→ **What is required**
Restate every record exactly as it is written, while omitting the pictures it holds.

Saved data entries:

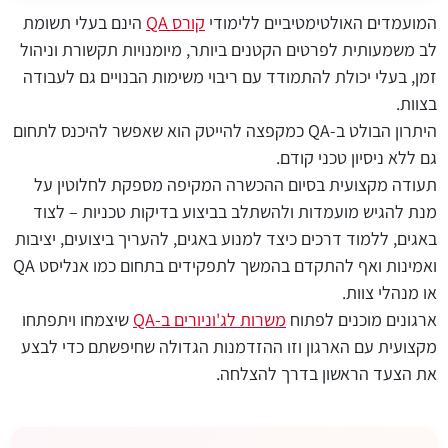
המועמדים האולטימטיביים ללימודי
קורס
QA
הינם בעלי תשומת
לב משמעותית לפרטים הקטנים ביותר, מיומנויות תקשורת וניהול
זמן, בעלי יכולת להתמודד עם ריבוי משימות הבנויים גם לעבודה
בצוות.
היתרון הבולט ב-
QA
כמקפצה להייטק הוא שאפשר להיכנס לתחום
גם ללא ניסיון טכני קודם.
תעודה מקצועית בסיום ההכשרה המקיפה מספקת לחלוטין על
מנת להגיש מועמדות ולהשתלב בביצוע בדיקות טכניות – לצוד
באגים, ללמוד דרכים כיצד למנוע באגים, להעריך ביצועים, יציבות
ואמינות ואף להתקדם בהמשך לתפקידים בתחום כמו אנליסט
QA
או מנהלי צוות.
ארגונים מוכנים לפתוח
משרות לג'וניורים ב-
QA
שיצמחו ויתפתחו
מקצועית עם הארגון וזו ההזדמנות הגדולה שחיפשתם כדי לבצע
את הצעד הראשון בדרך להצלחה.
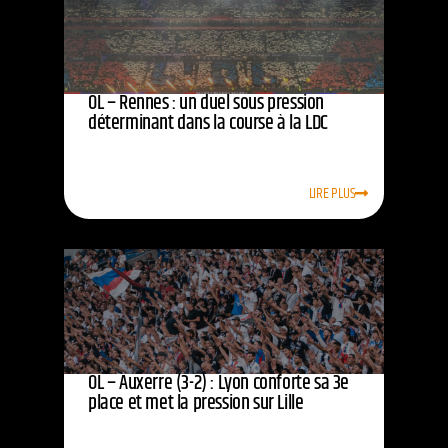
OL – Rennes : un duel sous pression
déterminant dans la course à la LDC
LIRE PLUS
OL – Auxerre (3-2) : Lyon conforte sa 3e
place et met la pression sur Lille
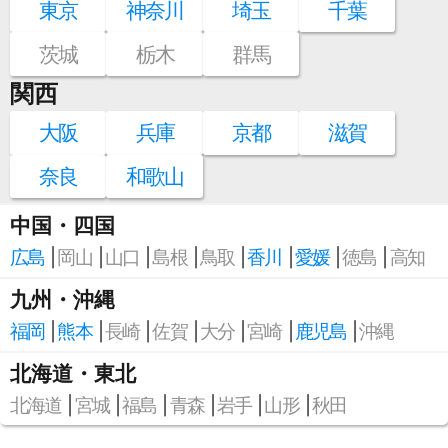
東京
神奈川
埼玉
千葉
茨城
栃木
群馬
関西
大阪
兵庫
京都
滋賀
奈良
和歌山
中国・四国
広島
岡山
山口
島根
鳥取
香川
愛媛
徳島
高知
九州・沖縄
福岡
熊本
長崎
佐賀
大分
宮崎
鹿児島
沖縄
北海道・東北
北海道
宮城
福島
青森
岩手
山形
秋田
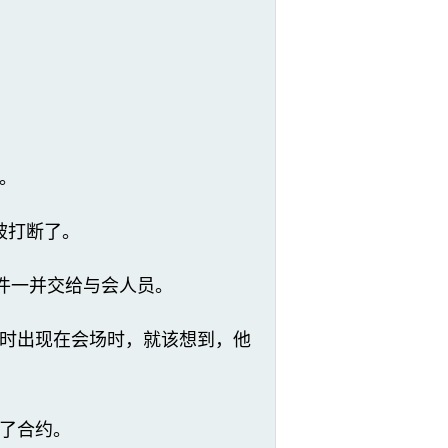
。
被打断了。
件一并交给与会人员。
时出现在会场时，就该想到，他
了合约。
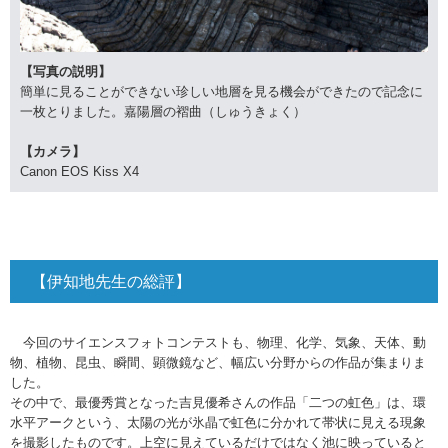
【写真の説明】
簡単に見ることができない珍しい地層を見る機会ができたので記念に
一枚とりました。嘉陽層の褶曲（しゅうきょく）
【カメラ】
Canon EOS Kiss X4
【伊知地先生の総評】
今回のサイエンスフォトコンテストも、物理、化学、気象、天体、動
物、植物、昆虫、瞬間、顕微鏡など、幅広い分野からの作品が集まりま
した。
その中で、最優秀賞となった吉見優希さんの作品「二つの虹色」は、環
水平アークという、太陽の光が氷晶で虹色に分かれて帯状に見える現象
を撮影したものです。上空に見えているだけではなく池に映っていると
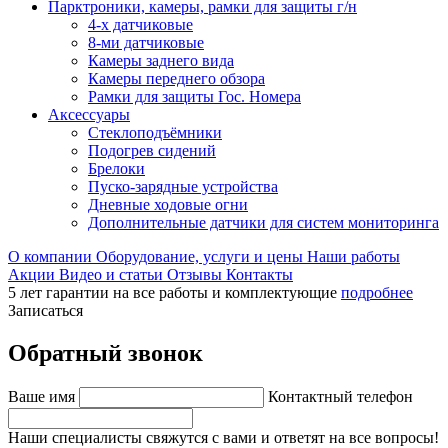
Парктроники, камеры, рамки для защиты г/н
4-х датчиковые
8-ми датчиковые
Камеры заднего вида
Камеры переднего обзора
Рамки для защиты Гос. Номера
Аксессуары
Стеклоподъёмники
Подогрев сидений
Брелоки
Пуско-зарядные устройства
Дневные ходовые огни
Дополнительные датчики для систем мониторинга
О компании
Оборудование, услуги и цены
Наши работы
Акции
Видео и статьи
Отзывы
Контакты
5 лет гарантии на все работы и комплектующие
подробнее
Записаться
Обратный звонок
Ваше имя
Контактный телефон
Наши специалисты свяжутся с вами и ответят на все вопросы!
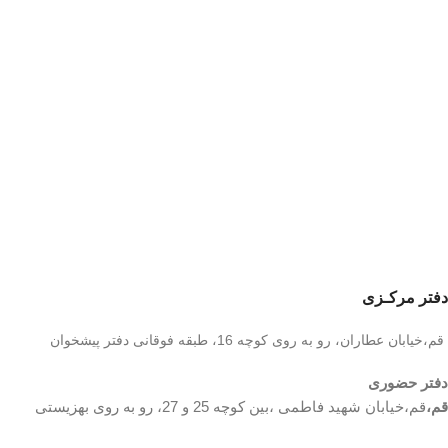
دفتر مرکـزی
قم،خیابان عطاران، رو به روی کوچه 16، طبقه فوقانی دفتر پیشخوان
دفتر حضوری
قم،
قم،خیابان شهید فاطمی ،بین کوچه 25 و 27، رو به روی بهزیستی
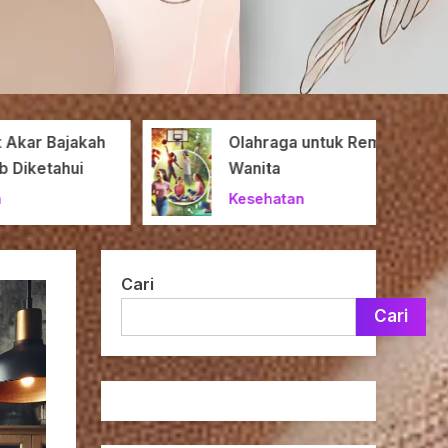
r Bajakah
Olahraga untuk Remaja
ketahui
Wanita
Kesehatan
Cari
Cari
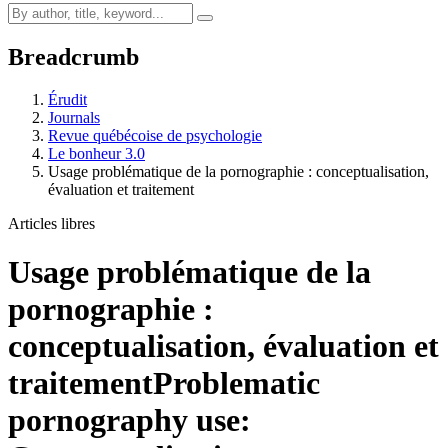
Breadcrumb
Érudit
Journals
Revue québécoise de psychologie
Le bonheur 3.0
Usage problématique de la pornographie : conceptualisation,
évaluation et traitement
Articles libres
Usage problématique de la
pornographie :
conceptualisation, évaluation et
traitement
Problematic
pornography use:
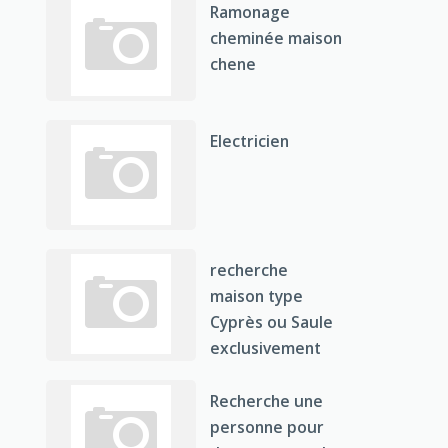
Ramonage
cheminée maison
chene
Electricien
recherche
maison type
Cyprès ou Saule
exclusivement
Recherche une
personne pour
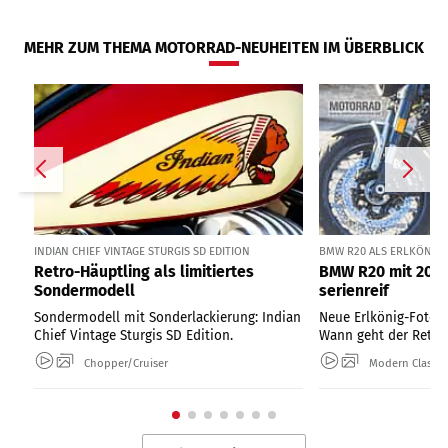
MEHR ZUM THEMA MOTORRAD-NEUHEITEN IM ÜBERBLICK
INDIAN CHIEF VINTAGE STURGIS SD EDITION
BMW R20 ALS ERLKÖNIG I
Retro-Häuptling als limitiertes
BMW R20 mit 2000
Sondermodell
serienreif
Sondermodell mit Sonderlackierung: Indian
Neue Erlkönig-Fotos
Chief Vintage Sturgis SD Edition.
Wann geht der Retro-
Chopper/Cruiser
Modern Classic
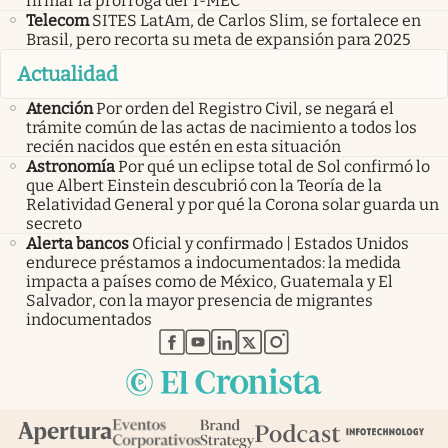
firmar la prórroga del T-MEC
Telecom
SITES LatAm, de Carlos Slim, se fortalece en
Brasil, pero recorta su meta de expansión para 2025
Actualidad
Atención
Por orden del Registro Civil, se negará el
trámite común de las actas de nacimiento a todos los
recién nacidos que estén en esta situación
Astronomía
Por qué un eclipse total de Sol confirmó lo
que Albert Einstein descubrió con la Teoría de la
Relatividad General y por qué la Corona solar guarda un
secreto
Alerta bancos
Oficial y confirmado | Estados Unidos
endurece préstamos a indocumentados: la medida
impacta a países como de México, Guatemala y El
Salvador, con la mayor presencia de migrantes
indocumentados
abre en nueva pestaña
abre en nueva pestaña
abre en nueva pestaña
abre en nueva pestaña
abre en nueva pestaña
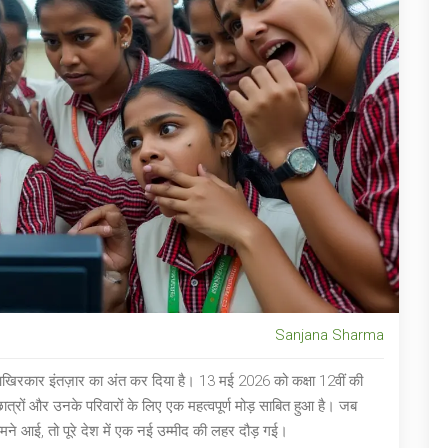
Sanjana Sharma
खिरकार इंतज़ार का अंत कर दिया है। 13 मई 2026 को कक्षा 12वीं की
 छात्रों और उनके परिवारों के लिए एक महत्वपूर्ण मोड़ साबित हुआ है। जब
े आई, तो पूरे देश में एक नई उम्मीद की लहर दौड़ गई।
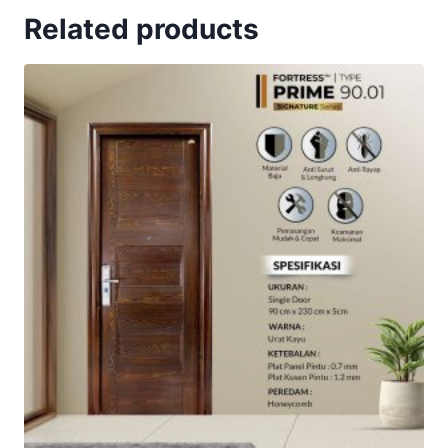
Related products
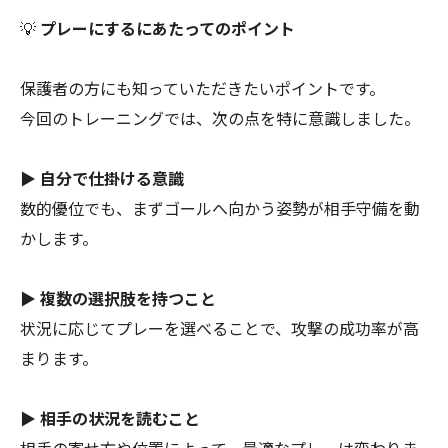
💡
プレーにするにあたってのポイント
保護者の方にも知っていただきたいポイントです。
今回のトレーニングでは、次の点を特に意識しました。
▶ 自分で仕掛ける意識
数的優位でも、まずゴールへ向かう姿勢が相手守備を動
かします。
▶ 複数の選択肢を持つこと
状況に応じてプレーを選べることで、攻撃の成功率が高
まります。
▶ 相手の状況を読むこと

→ **Answer**
המועמדים האולטימטיביים ללימודי
קורס
QA
הינם בעלי תשומת
לב משמעותית לפרטים הקטנים ביותר, מיומנויות תקשורת וניהול
זמן, בעלי יכולת להתמודד עם ריבוי משימות הבנויים גם לעבודה
בצוות.
היתרון הבולט ב-
QA
כמקפצה להייטק הוא שאפשר להיכנס לתחום
גם ללא ניסיון טכני קודם.
תעודה מקצועית בסיום ההכשרה המקיפה מספקת לחלוטין על
מנת להגיש מועמדות ולהשתלב בביצוע בדיקות טכניות – לצוד
באגים, ללמוד דרכים כיצד למנוע באגים, להעריך ביצועים, יציבות
ואמינות ואף להתקדם בהמשך לתפקידים בתחום כמו אנליסט
QA
או מנהלי צוות.
ארגונים מוכנים לפתוח
משרות לג'וניורים ב-
QA
שיצמחו ויתפתחו
מקצועית עם הארגון וזו ההזדמנות הגדולה שחיפשתם כדי לבצע
את הצעד הראשון בדרך להצלחה.
OL – Rennes : un duel sous pression
déterminant dans la course à la LDC
LIRE PLUS
OL – Auxerre (3-2) : Lyon conforte sa 3e
place et met la pression sur Lille
東京
神奈川
埼玉
千葉
茨城
栃木
群馬
関西
大阪
兵庫
京都
滋賀
奈良
和歌山
中国・四国
広島
岡山
山口
島根
鳥取
香川
愛媛
徳島
高知
九州・沖縄
福岡
熊本
長崎
佐賀
大分
宮崎
鹿児島
沖縄
北海道・東北
北海道
宮城
福島
青森
岩手
山形
秋田
。
被打断了。
件一并交给与会人员。
时出现在会场时，就该想到，他
了合约。
【写真の説明】
簡単に見ることができない珍しい地層を見る機会ができたので記念に
一枚とりました。嘉陽層の褶曲（しゅうきょく）
【カメラ】
Canon EOS Kiss X4
【伊知地先生の総評】
今回のサイエンスフォトコンテストも、物理、化学、気象、天体、動
物、植物、昆虫、瞬間、顕微鏡など、幅広い分野からの作品が集まりま
した。
その中で、最優秀賞となった吉見優希さんの作品「二つの虹色」は、環
水平アークという、太陽の光が氷晶で虹色に分かれて帯状に見える現象
を撮影したものです。上空に見えているだけではなく池に映っていると
Парктроники, камеры, рамки для защиты г/н
4-х датчиковые
8-ми датчиковые
Камеры заднего вида
Камеры переднего обзора
Рамки для защиты Гос. Номера
Аксессуары
Стеклоподъёмники
Подогрев сидений
Брелоки
Пуско-зарядные устройства
Дневные ходовые огни
Дополнительные датчики для систем мониторинга
О компании
Оборудование, услуги и цены
Наши работы
Акции
Видео и статьи
Отзывы
Контакты
5 лет гарантии на все работы и комплектующие
подробнее
Записаться
Обратный звонок
Ваше имя
Контактный телефон
Наши специалисты свяжутся с вами и ответят на все вопросы!
دفتر مرکـزی
قم،خیابان عطاران، رو به روی کوچه 16، طبقه فوقانی دفتر پیشخوان
دفتر حضوری
قم،
قم،خیابان شهید فاطمی ،بین کوچه 25 و 27، رو به روی بهزیستی
r Bajakah
Olahraga untuk Remaja
ketahui
Wanita
Kesehatan
Cari
Cari
Breadcrumb
Érudit
Journals
Revue québécoise de psychologie
Le bonheur 3.0
Usage problématique de la pornographie : conceptualisation,
évaluation et traitement
Articles libres
Usage problématique de la
pornographie :
conceptualisation, évaluation et
traitement
Problematic
pornography use:
Ramonage
cheminée maison
chene
Electricien
recherche
maison type
Cyprès ou Saule
exclusivement
Recherche une
personne pour
MEHR ZUM THEMA MOTORRAD-NEUHEITEN IM ÜBERBLICK
INDIAN CHIEF VINTAGE STURGIS SD EDITION
BMW R20 ALS ERLKÖNIG I
Retro-Häuptling als limitiertes
BMW R20 mit 2000
Sondermodell
serienreif
Sondermodell mit Sonderlackierung: Indian
Neue Erlkönig-Fotos
Chief Vintage Sturgis SD Edition.
Wann geht der Retro-
Chopper/Cruiser
Modern Classic
firmar la prórroga del T-MEC
Telecom
SITES LatAm, de Carlos Slim, se fortalece en
Brasil, pero recorta su meta de expansión para 2025
Actualidad
Atención
Por orden del Registro Civil, se negará el
trámite común de las actas de nacimiento a todos los
recién nacidos que estén en esta situación
Astronomía
Por qué un eclipse total de Sol confirmó lo
que Albert Einstein descubrió con la Teoría de la
Relatividad General y por qué la Corona solar guarda un
secreto
Alerta bancos
Oficial y confirmado | Estados Unidos
endurece préstamos a indocumentados: la medida
impacta a países como de México, Guatemala y El
Salvador, con la mayor presencia de migrantes
indocumentados
abre en nueva pestaña
abre en nueva pestaña
abre en nueva pestaña
abre en nueva pestaña
abre en nueva pestaña
Sanjana Sharma
खिरकार इंतज़ार का अंत कर दिया है। 13 मई 2026 को कक्षा 12वीं की
 छात्रों और उनके परिवारों के लिए एक महत्वपूर्ण मोड़ साबित हुआ है। जब
े आई, तो पूरे देश में एक नई उम्मीद की लहर दौड़ गई।
Related products
💡
プレーにするにあたってのポイント
保護者の方にも知っていただきたいポイントです。
今回のトレーニングでは、次の点を特に意識しました。
▶ 自分で仕掛ける意識
数的優位でも、まずゴールへ向かう姿勢が相手守備を動
かします。
▶ 複数の選択肢を持つこと
状況に応じてプレーを選べることで、攻撃の成功率が高
まります。
▶ 相手の状況を読むこと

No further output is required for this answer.